YOUR INSTRUCTIONS: Only the lines below between the ones containing "right shoulder: (722, 196)" and "right eye: (623, 121)", inclusive, are to be reproduced, each exactly as it stands.

STORED DATA:
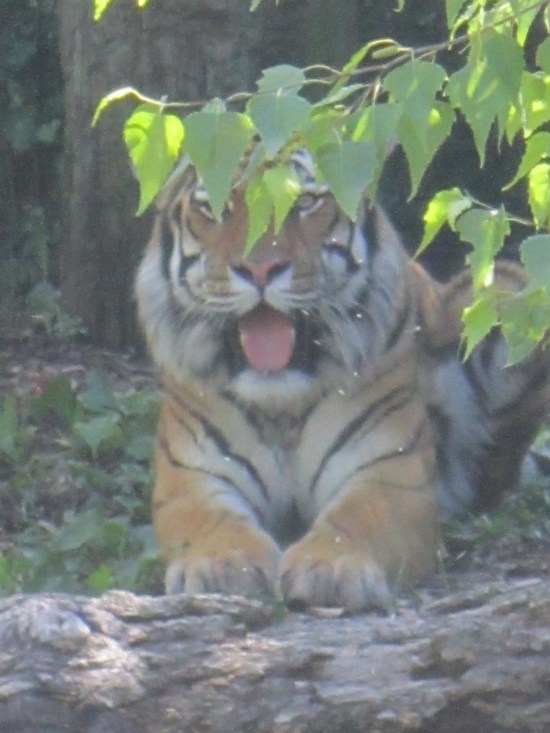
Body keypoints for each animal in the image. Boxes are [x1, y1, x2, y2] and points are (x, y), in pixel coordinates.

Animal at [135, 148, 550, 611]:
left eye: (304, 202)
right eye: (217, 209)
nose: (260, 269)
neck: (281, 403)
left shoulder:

---

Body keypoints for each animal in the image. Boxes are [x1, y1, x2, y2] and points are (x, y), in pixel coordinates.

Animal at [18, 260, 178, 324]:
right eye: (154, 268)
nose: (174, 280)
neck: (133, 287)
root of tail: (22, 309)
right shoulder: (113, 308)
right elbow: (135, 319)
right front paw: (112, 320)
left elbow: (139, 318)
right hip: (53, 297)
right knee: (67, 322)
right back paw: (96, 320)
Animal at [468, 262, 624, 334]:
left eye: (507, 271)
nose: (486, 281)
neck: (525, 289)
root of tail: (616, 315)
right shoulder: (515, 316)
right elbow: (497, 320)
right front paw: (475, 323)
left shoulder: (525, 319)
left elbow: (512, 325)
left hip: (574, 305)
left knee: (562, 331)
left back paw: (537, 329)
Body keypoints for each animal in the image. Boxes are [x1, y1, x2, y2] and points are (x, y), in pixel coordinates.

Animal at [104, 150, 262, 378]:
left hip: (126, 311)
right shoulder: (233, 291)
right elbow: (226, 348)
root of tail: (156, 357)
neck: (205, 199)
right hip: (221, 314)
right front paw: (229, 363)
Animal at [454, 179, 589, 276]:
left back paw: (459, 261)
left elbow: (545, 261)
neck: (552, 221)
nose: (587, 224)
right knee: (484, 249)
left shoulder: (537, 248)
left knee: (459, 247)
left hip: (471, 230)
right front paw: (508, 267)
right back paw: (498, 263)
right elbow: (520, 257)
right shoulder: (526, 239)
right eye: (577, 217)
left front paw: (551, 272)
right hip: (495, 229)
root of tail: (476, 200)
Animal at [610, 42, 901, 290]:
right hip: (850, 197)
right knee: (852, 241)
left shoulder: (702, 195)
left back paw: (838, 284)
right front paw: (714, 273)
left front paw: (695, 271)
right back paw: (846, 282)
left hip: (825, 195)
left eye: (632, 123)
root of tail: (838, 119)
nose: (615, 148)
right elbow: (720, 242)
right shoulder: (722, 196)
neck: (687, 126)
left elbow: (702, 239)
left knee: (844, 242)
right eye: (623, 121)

ANSWER FOR THE TASK:
right shoulder: (722, 196)
neck: (687, 126)
left elbow: (702, 239)
left knee: (844, 242)
right eye: (623, 121)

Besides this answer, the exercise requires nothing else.